商品の環境価値を高めるカーボンオフセット

 1997年にイギリスで始まったカーボンオフセットが日本で盛り上がりを見せたのは、2008年でした。郵便事業株式会社は京都議定書第一約束期間に合わせて2008年から2012年までの5年間にカーボンオフセット付き年賀はがきを発売し、国内のカーボンオフセットの普及啓蒙に貢献しました。カーボンオフセットとは、自分自身では削減しきれない温室効果ガス排出量を他の場所で実現した排出削減・吸収量等をクレジットという形で購入することで、その排出量の全部あるいは一部を埋め合わせることです。カーボンオフセット付き年賀はがきは、1枚55円で販売され、消費者が支払った5円に郵便事業株式会社が5円を加えて10円分が海外での自然エネルギー発電による削減プロジェクトや国内の森林保全による吸収プロジェクトなどから生まれたクレジットの購入に当てられました。2009年から4年間でカーボンオフセット付き年賀はがきの助成金総額5億7,284万円で159,332トンのCO2削減量を購入したそうです。

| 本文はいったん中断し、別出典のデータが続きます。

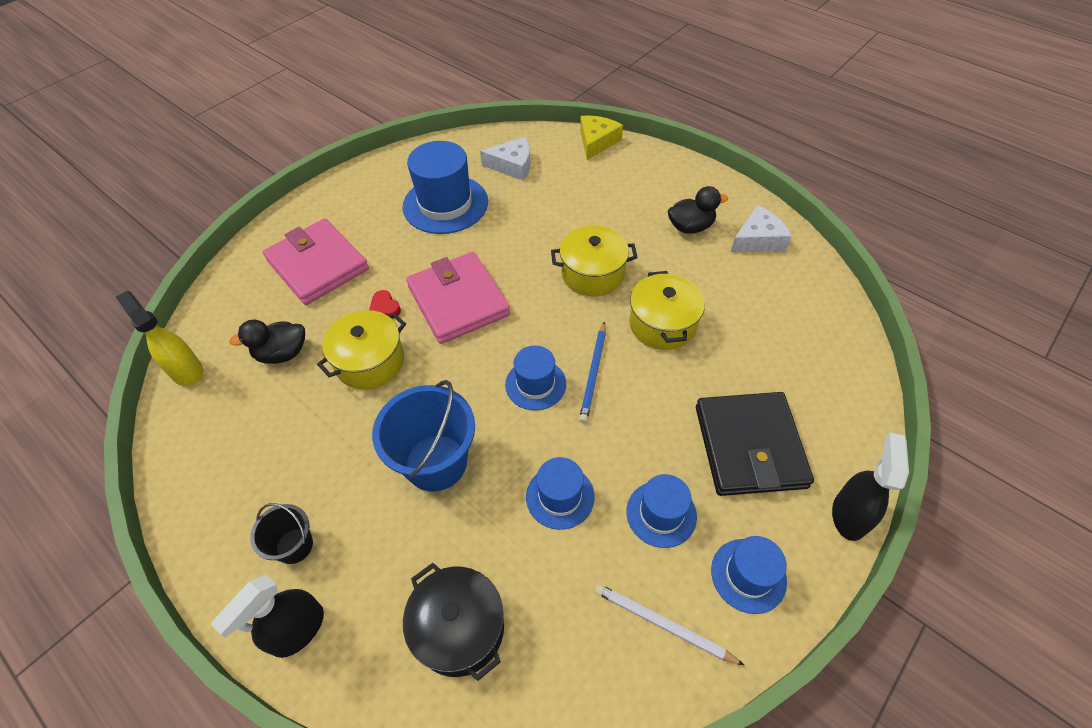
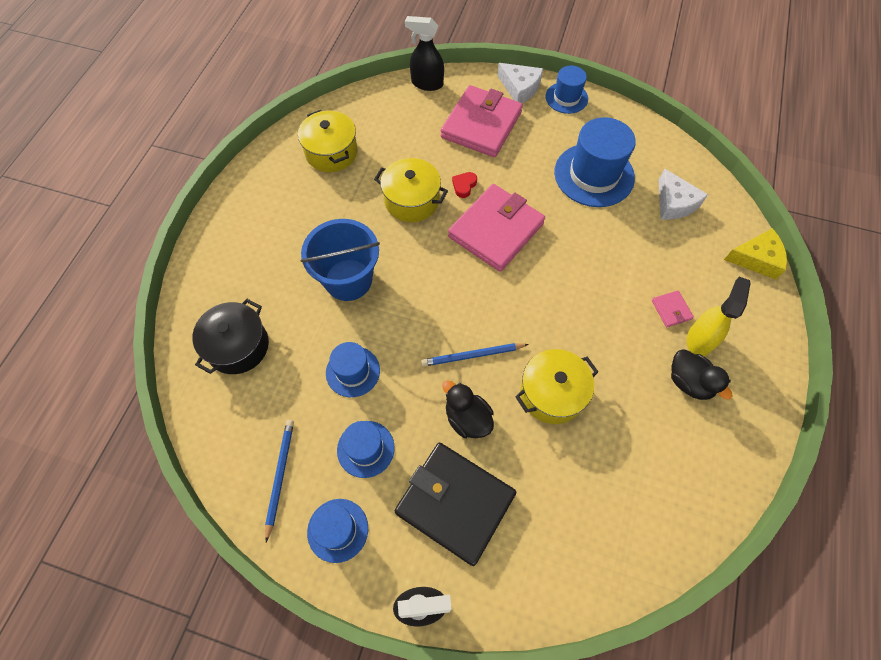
camera: 65 degrees right, 10 degrees up
yellow spray bottle [116,291,203,386] -> yellow spray bottle moved to [687,277,751,357]
black spray bottle [211,575,324,658] -> black spray bottle moved to [405,16,444,91]
black duck [229,319,305,364] -> black duck moved to [442,380,494,438]
black bucket [250,503,313,564] -> none
blue hat [505,346,566,411] -> blue hat moved to [546,66,588,114]
yellow pot [551,225,638,296] -> yellow pot moved to [298,110,358,172]
white pencil [594,584,745,666] -> blue pencil [265,420,294,542]
black wallet [696,392,814,496] -> black wallet turned 60 degrees clockwise [395,443,516,566]
white cheese [731,205,792,252] -> white cheese moved to [497,63,543,103]
none -> pink wallet [652,290,694,327]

 こうしたカーボンオフセット付き商品は、食料品、日用品、旅行、イベント、オフィス用品、自動車、プリンターなど様々な分野に広がりました。偽装を防ぐための認証制度も構築されました。報道発表された取組事例は2013年6月時点で1000件を超えていますが、まだまだ街中でカーボンオフセット商品を見かけるのは希です。これは、事業者の認知度が低いだけでなく、消費者の認知度・理解度が低いことが原因と思われます。

 2013年は、世界各地で干ばつ、大洪水、巨大台風、寒波など異常気象に見舞われました。日本でも猛暑、集中豪雨、竜巻、台風による被害は記憶に新しいと思います。世界の異常気象は連動して起こっています。地球温暖化が原因となって地球のエネルギーバランスが崩れ始めていると科学者たちは警鐘を鳴らしています。人類は今一度地球温暖化に対する危機感を醸成しなければなりません。

 カーボンオフセットは、消費者が身近に取り組める温暖化対策の一つです。事業者はその機会をもっと消費者に提供すべきではないでしょうか。カーボンオフセットは商品に大きな付加価値を付けることにほかなりません。消費者に受け入れられる、すなわち売れる商品にするためには地域性とストーリー性が重要です。地域性とは、オフセットに関わりのある地域から創出されたクレジットを選ぶことです。たとえば地元で生まれたクレジットや被災地で生まれたクレジット、原料調達先で生まれたクレジットなどを選ぶことです。ストーリー性とは、カーボンオフセットをすることで森林保全につながるとか、原料調達先の雇用促進や生活向上につながるなど、取り組みのストーリーを構築できるクレジットを選ぶことです。カーボンオフセット付き商品は地球温暖化対策や様々な社会貢献につながるだけでなく、商品の付加価値を高め、消費者に選ばれる商品になり得るのです。ぜひ多くの事業者に取り組んでいただきたいものです。